--- Assignment 1 ---
Set down the rows below exactly as they appear, from the first row through the line containing "pyautogui.click(x=628, y=179)", with both ends included. Omit the pictures from your answer.

--- Selected extract ---
Guitar maker makes instruments out of mushrooms, beehive
When you think of a guitar what comes to mind? Maybe it’s a simple maple acoustic, the kind played by countless singer-songwriters over the years, or perhaps a double-necked mahogany electric, favoured more by rock-god types.
While these classic guitars will always have a firm spot in our playlists, there are some new designs making waves by harnessing some peculiar materials.
Guitar maker and master luthier Rachel Rosenkrantz thinks she’s hit the right note crafting bespoke instruments out of biomaterials. From mushroom ukuleles and beehive guitars to banjos made out of kombucha leather, she’s assembled a curious collection of biodegradable instruments.
It all began in the early 2000s, when Rosenkrantz was a 21-year-old student in Paris torn between becoming a musician or a visual artist. Guitar-making combined her two passions – but local luthiers said she was too old to start even at that young age – so she stuck with design.

--- Exercise inputs ---
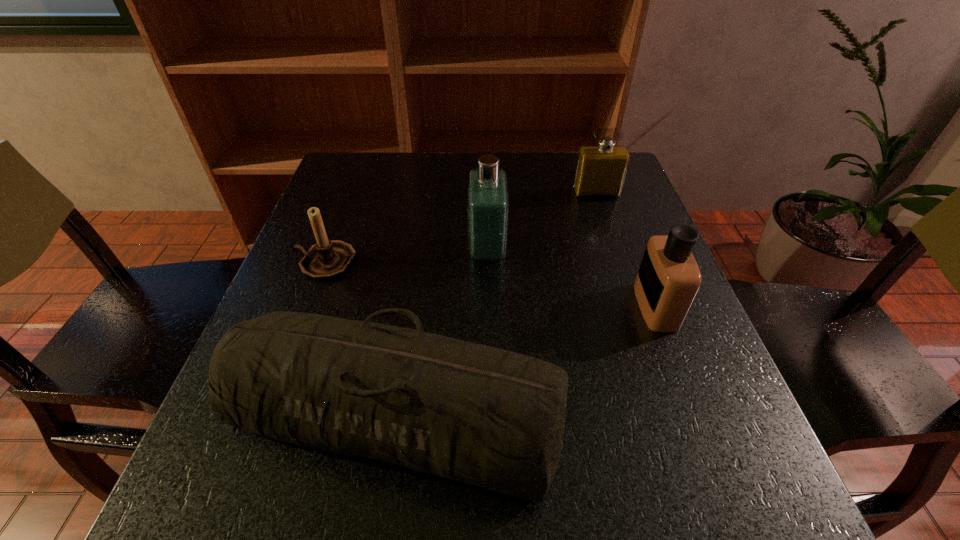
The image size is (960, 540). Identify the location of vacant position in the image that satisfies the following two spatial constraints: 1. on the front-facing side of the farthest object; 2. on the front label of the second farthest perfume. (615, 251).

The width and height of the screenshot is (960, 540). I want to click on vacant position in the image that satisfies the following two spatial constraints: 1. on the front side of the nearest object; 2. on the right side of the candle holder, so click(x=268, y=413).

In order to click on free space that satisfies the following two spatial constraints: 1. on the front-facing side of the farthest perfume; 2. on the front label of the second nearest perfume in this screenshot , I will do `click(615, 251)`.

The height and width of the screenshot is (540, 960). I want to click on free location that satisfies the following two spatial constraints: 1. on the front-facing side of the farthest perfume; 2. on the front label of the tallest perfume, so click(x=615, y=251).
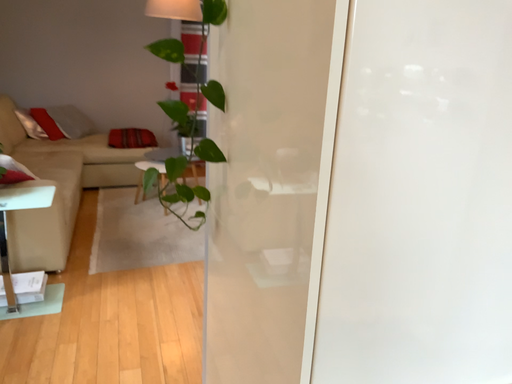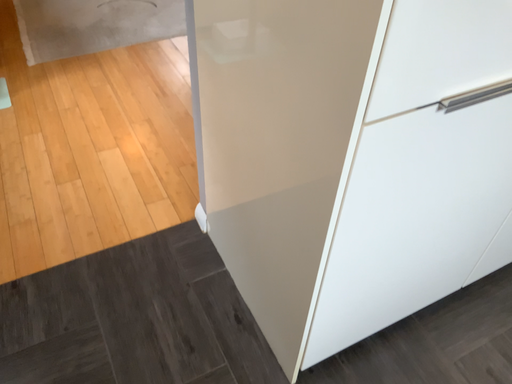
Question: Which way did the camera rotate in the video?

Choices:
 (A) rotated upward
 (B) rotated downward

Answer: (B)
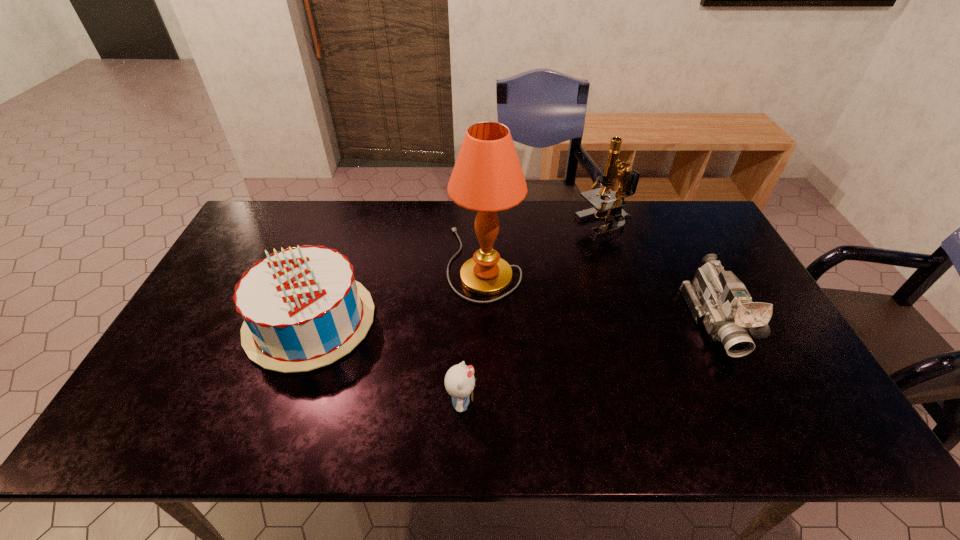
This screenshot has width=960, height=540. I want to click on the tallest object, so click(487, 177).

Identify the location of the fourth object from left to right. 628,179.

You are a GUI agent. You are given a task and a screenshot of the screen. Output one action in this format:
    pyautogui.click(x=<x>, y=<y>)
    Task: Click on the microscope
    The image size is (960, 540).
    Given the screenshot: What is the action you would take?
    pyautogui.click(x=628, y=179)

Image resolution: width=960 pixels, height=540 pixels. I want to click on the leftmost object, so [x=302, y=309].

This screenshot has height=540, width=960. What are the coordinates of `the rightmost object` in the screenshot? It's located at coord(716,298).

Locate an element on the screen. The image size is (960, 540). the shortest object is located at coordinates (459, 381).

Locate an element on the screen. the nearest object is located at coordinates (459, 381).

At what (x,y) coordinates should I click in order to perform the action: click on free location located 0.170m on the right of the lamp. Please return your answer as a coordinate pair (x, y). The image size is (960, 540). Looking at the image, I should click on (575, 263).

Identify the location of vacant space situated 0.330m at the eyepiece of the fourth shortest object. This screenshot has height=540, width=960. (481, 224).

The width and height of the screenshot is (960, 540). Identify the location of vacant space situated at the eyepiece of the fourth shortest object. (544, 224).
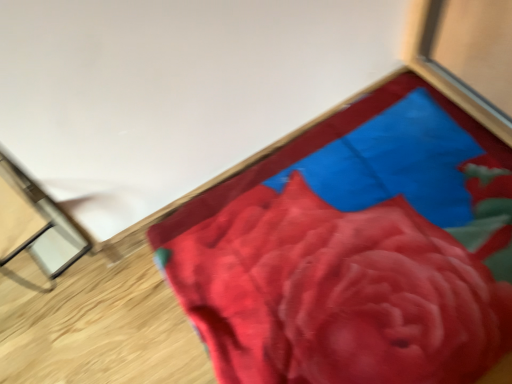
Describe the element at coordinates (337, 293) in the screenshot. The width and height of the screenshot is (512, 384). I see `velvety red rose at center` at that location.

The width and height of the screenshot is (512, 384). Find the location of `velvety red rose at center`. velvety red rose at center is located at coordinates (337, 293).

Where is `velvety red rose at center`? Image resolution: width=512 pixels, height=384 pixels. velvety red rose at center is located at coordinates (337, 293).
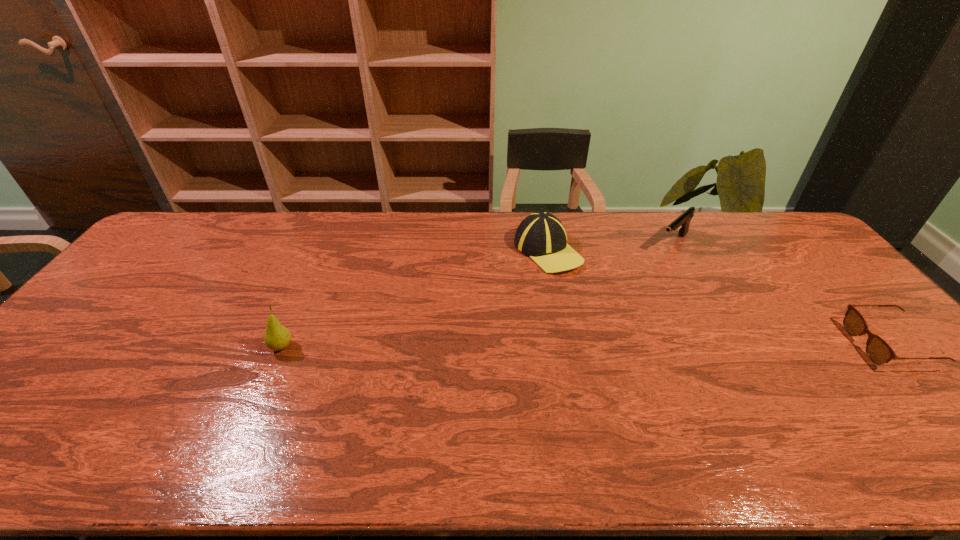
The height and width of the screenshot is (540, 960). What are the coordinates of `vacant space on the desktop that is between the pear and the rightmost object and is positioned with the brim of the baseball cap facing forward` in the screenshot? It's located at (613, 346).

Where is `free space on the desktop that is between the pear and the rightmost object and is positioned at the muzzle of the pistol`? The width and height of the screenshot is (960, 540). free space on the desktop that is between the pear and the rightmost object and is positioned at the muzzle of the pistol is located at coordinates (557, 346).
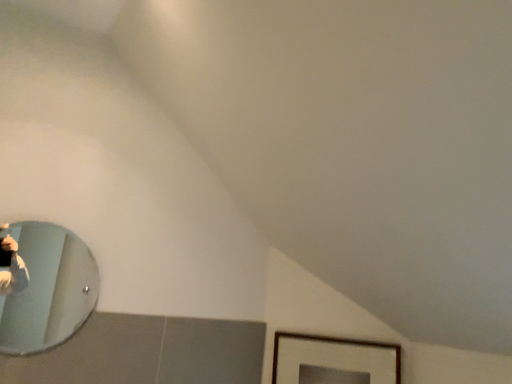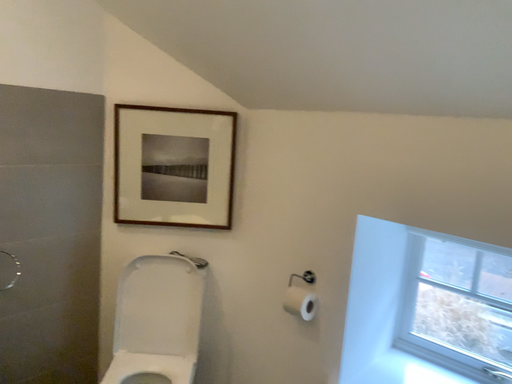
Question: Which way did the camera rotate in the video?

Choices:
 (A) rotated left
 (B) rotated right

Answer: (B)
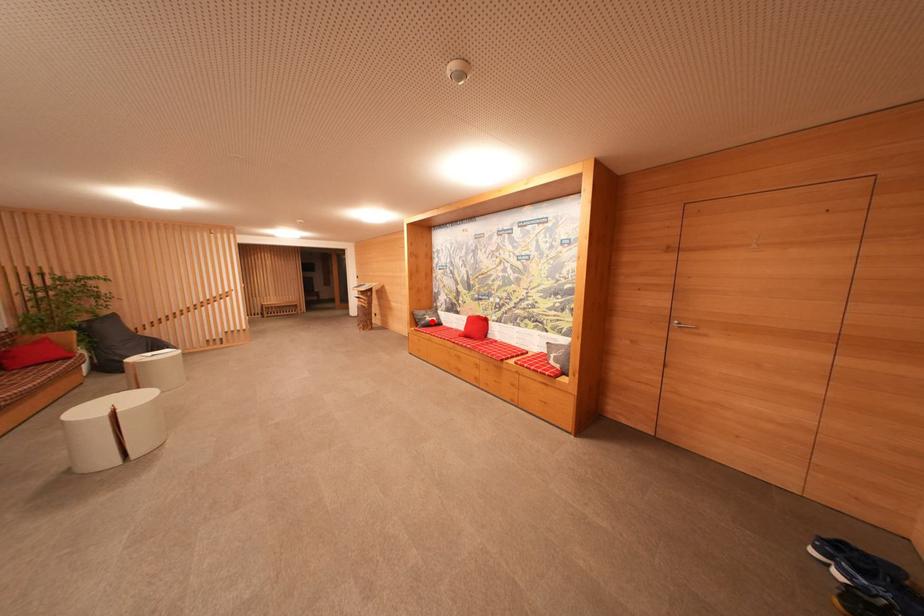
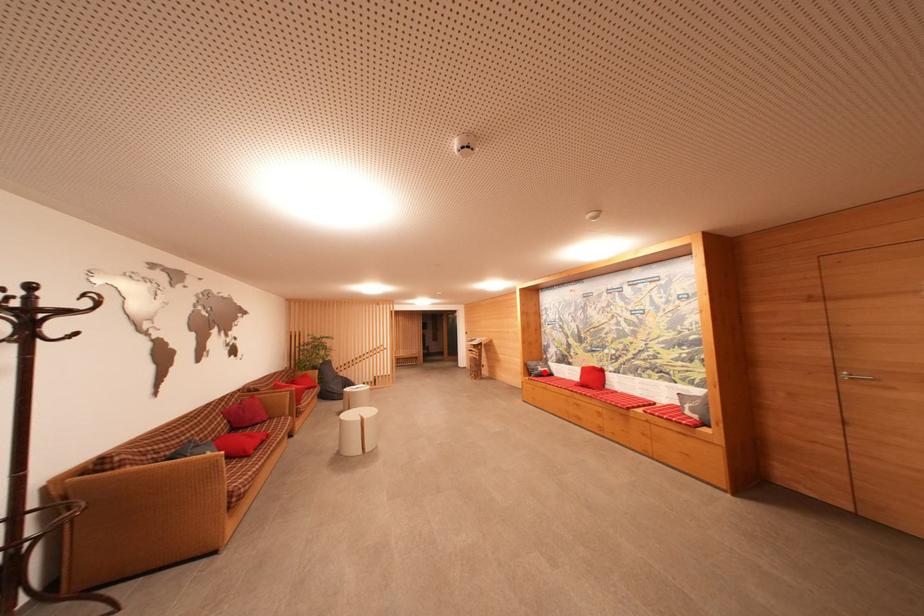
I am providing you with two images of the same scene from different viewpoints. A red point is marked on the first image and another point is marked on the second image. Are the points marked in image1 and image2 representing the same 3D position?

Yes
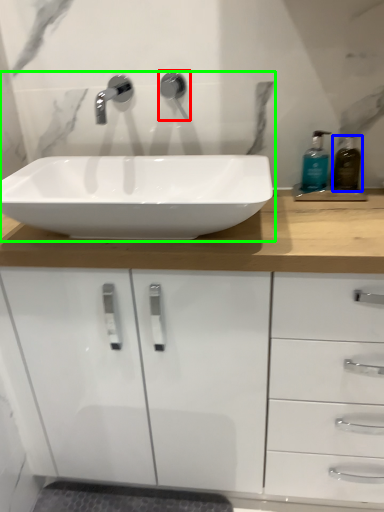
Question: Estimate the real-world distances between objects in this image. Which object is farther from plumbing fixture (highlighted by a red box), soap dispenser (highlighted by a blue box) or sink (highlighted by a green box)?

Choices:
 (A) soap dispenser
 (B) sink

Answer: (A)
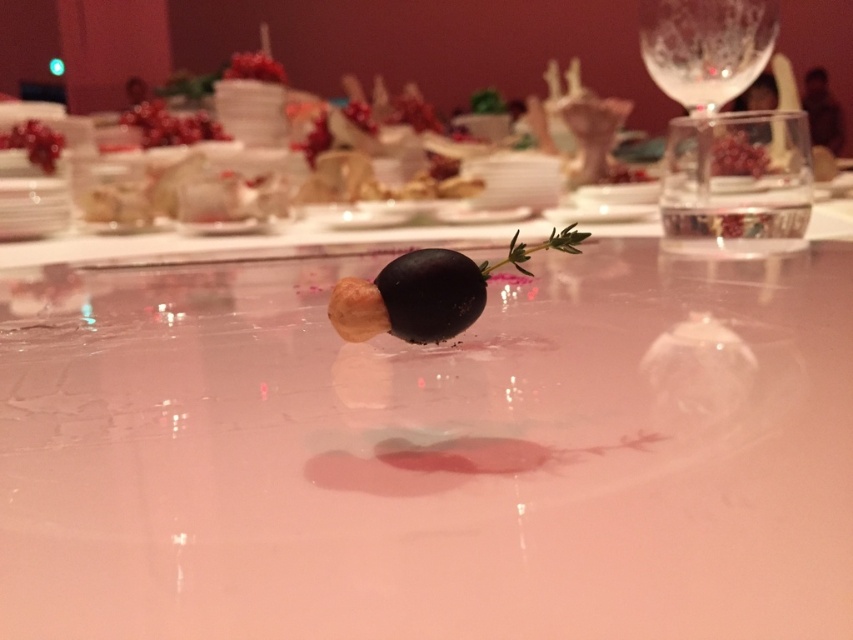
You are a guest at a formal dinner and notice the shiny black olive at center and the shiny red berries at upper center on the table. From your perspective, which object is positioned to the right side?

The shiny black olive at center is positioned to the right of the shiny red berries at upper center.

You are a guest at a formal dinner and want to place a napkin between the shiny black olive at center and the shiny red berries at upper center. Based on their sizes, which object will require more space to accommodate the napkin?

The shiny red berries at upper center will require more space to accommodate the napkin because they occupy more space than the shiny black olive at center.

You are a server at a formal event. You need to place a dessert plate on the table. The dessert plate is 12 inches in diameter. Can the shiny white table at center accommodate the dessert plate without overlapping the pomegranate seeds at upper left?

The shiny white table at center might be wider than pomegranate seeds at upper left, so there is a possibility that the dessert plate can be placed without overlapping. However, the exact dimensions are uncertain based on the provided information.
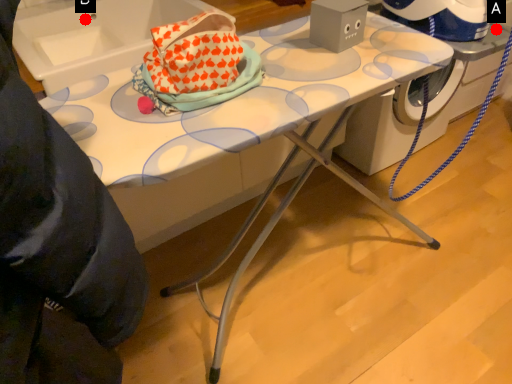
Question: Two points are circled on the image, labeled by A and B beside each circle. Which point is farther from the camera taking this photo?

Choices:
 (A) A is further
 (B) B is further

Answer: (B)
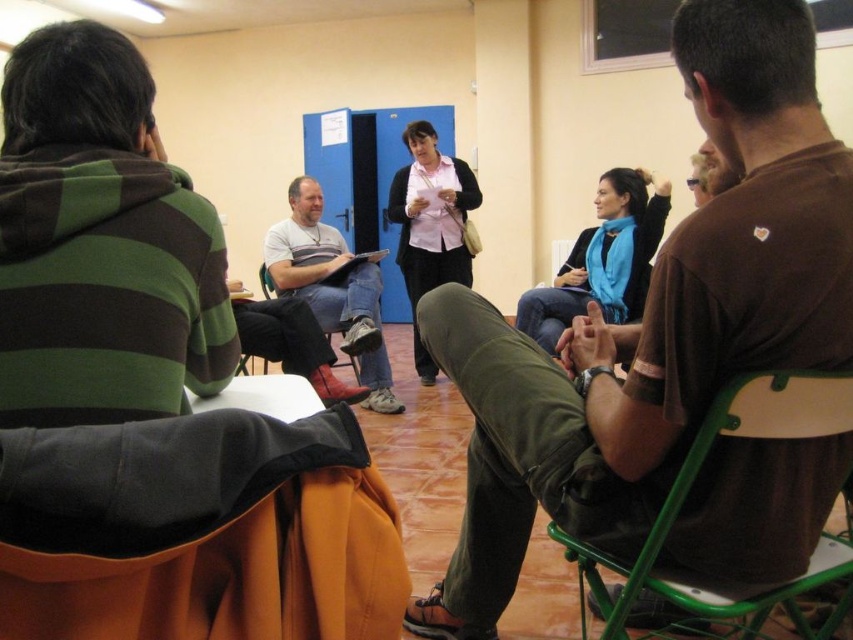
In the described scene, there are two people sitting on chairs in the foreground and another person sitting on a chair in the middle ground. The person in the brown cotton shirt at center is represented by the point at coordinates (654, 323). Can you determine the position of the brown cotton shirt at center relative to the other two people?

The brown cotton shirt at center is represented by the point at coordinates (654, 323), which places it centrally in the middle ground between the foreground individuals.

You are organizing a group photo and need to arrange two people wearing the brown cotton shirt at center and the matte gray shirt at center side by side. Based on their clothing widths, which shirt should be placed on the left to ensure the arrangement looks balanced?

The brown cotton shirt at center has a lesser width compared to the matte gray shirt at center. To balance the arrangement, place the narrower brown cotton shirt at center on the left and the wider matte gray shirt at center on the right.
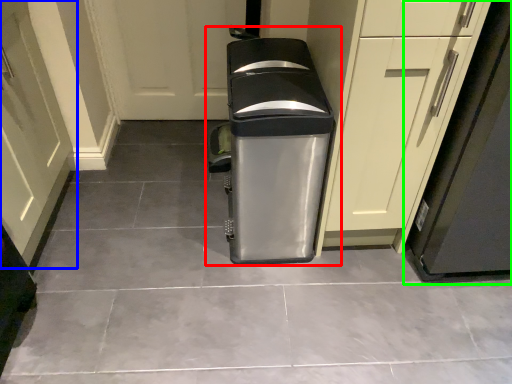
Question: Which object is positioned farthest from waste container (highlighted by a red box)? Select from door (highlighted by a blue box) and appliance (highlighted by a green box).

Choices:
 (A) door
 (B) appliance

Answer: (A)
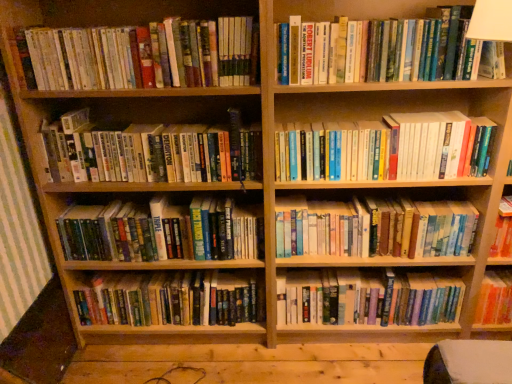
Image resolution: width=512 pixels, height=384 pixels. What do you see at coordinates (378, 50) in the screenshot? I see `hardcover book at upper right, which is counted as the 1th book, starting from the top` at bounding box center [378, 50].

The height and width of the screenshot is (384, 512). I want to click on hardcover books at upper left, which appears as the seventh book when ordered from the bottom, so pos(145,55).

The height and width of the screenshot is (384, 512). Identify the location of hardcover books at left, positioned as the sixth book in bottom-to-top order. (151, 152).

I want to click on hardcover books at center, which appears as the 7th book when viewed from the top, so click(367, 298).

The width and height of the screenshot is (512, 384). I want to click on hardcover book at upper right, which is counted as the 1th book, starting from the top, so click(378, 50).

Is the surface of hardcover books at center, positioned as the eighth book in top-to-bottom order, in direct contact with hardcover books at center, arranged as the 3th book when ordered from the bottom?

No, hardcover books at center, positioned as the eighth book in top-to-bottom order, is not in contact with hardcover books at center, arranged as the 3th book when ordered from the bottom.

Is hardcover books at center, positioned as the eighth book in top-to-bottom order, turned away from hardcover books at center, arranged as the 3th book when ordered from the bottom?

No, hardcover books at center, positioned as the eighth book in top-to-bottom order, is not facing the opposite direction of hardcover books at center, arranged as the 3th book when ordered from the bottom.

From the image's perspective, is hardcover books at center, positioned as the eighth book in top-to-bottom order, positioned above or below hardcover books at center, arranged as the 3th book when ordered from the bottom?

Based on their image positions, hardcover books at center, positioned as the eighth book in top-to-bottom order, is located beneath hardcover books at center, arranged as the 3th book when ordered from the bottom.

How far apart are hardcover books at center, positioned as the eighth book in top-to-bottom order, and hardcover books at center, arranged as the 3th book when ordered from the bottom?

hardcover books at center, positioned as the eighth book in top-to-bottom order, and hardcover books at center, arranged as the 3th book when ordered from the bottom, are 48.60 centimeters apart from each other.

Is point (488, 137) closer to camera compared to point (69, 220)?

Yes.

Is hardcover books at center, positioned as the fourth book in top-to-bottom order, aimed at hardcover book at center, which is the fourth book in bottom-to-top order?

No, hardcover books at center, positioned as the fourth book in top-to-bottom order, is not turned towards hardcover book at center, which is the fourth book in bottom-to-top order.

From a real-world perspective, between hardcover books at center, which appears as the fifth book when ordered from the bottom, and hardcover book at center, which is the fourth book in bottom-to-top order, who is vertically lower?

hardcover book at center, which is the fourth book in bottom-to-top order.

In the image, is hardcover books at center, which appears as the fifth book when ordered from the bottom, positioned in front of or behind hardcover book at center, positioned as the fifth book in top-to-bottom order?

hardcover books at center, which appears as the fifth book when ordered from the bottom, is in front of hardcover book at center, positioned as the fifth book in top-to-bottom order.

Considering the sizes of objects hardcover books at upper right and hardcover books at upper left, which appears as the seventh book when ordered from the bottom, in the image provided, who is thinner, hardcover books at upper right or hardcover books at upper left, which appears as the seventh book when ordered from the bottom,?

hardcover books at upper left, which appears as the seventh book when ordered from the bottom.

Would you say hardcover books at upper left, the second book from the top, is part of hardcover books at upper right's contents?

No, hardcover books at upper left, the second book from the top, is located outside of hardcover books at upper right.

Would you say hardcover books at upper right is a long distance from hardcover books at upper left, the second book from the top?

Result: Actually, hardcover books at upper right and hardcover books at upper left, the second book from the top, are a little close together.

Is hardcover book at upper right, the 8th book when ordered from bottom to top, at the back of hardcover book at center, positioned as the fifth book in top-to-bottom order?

--- Assignment 2 ---
Extract the complete article above about the guitar maker who builds instruments from mushrooms and beehives, reproducing it verbatim.

--- Task output 1 ---
The image size is (960, 540). Identify the location of vacant position in the image that satisfies the following two spatial constraints: 1. on the front-facing side of the farthest object; 2. on the front label of the second farthest perfume. (615, 251).

The width and height of the screenshot is (960, 540). I want to click on vacant position in the image that satisfies the following two spatial constraints: 1. on the front side of the nearest object; 2. on the right side of the candle holder, so click(x=268, y=413).

In order to click on free space that satisfies the following two spatial constraints: 1. on the front-facing side of the farthest perfume; 2. on the front label of the second nearest perfume in this screenshot , I will do `click(615, 251)`.

The height and width of the screenshot is (540, 960). I want to click on free location that satisfies the following two spatial constraints: 1. on the front-facing side of the farthest perfume; 2. on the front label of the tallest perfume, so click(x=615, y=251).
Question: Which way did the camera rotate in the video?

Choices:
 (A) rotated upward
 (B) rotated downward

Answer: (B)
This screenshot has width=960, height=540. I want to click on the tallest object, so click(487, 177).

Identify the location of the fourth object from left to right. 628,179.

You are a GUI agent. You are given a task and a screenshot of the screen. Output one action in this format:
    pyautogui.click(x=<x>, y=<y>)
    Task: Click on the microscope
    The image size is (960, 540).
    Given the screenshot: What is the action you would take?
    pyautogui.click(x=628, y=179)

--- Task output 2 ---
Guitar maker makes instruments out of mushrooms, beehive
When you think of a guitar what comes to mind? Maybe it’s a simple maple acoustic, the kind played by countless singer-songwriters over the years, or perhaps a double-necked mahogany electric, favoured more by rock-god types.
While these classic guitars will always have a firm spot in our playlists, there are some new designs making waves by harnessing some peculiar materials.
Guitar maker and master luthier Rachel Rosenkrantz thinks she’s hit the right note crafting bespoke instruments out of biomaterials. From mushroom ukuleles and beehive guitars to banjos made out of kombucha leather, she’s assembled a curious collection of biodegradable instruments.
It all began in the early 2000s, when Rosenkrantz was a 21-year-old student in Paris torn between becoming a musician or a visual artist. Guitar-making combined her two passions – but local luthiers said she was too old to start even at that young age – so she stuck with design.